2002: Online Courses
Then, Nat wrote:
In this article, I’ll flip the pages of the premier academic online course, the offerings of a leading commercial vendor, and online lecture notes from several flesh-and-blood courses. There are plenty of choices. The challenge is to find the courseware that fits your background, learning style, and budget.
Bioinformatics courseware is within everyone’s reach. The open-source S-Star is a great place to begin. For those with more money than time, GeneEd is a great next stop. For those with enough time for a full academic program, the Stanford Center for Professional Development and the Bioinformatics Institute of India sound intriguing, though I haven’t seen the actual courseware of either.
To choose among the other online material, you’ll need to spend an hour or two surfing the stacks.

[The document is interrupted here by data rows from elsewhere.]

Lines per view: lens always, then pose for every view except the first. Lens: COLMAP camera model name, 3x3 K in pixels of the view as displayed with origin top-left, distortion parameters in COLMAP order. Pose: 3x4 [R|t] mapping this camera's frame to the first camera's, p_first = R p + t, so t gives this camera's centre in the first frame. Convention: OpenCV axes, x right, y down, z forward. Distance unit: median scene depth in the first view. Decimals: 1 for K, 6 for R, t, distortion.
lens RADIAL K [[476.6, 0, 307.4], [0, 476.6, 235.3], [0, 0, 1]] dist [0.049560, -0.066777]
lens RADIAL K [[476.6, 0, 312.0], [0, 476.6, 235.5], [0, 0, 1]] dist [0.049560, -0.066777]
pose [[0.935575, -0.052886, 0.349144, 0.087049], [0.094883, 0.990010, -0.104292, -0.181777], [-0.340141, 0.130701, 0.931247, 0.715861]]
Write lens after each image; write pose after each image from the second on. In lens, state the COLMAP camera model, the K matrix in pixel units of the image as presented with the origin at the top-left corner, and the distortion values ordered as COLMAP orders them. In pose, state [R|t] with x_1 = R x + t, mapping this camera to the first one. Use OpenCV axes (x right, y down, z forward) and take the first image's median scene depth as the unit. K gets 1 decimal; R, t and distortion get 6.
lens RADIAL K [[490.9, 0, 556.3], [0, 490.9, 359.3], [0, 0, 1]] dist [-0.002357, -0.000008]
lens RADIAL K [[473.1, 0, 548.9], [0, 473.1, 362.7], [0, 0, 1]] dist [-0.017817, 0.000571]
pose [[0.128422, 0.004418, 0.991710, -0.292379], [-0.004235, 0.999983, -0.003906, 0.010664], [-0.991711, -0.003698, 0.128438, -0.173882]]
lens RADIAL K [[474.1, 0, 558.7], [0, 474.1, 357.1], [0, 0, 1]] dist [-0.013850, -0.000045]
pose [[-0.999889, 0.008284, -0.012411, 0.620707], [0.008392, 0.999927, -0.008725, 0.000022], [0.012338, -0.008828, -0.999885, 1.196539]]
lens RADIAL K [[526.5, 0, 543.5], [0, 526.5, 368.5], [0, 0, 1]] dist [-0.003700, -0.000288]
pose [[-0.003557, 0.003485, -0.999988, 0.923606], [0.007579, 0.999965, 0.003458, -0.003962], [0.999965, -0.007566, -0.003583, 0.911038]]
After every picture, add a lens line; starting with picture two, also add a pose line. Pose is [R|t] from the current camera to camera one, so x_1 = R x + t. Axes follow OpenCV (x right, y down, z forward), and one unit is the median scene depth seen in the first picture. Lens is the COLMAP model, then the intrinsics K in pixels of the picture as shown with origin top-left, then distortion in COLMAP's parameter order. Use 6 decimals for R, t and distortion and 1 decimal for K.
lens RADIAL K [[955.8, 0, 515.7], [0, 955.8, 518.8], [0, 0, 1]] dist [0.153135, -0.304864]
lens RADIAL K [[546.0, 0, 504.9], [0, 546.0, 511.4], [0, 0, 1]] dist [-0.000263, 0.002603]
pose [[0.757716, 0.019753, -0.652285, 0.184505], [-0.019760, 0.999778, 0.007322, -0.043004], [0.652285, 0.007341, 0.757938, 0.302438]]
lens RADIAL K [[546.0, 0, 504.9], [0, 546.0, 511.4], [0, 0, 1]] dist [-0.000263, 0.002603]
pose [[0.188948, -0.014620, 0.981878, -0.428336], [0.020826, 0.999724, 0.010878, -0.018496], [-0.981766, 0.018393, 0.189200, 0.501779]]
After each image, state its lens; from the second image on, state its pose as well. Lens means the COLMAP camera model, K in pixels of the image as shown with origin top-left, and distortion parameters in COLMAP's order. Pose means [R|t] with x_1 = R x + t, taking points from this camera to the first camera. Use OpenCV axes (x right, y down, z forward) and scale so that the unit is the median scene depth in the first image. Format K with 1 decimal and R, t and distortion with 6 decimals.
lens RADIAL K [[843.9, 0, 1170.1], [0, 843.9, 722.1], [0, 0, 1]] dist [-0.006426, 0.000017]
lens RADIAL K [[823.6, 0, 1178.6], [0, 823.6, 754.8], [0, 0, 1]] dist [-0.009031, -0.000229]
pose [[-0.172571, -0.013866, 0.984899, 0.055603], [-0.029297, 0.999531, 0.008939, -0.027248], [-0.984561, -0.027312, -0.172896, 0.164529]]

It seems that since Nat wrote in 2002, there’s been a major proliferation of online course offerings for the bioinformatics field. An informal survey indicates that there are at least 30 such programs available to the curious Web surfer. Of the major programs Nat tested, both S-Star and GeneEd are still being offered and expanded upon.
2003: Bad Job Market
Then, Nat wrote:
The bioinformatics job market is bleak. I hear regularly from old friends who’ve lost their jobs and are having trouble finding new ones, and from new people struggling to break into the field.
One headhunter said flatly that he had seen no new openings in the past six months. Another said that the market was so bad, he’d essentially shut down his bioinformatics practice. The most optimistic words I heard were: yes, the market’s been bad, but it’s picking up slowly.
The model of hiring great software people and teaching them biology hasn’t worked very well. The opposite approach of teaching biologists to write software also hasn’t worked very well, but has emerged as the strategy of choice.
While reports in 2003 saw a steady decline in bioinformatics jobs since the heady days of 2000, these days the market appears to be picking up, according to recruiters and headhunters in the field. The number of job postings on sites like bioplanet.com has increased from the low hundreds to closer to 1,000, and the major genome centers say they currently have several job openings for bioinformatics positions.
Then, Nat wrote:
I cringed when I heard the announcement of the H-Invitational Database: a new “human gene database” featuring “integrative annotation” of human genes … blah, blah, blah. Just what the world needs: another human gene database!
H-InvDB was produced by a large consortium (the paper has 158 authors from 68 institutions) who analyzed more than 40,000 full-length cDNA sequences from seven large sequencing projects.
While hardly a unique resource, H-InvDB is a good addition to the roster of integrated gene databases. Its incomplete coverage will not be a problem if you use it to supplement other, more comprehensive resources, such as NCBI Entrez Gene or the databases listed in the box.
H-InvDB still exists, and its contents have been wrapped into other libraries in the time since Nat wrote. Late last year, Gene-IT launched GenomeQuest GeneRef Max, a data source containing more than 266,000 transcripts from major public repositories, including H-InvDB. And early this year, scientists from the Japan Biological Information Research Center published a paper introducing the Human Anatomic Gene Expression Library, a resource for distribution and expression of gene transcripts that was built using H-InvDB and RefSeq data.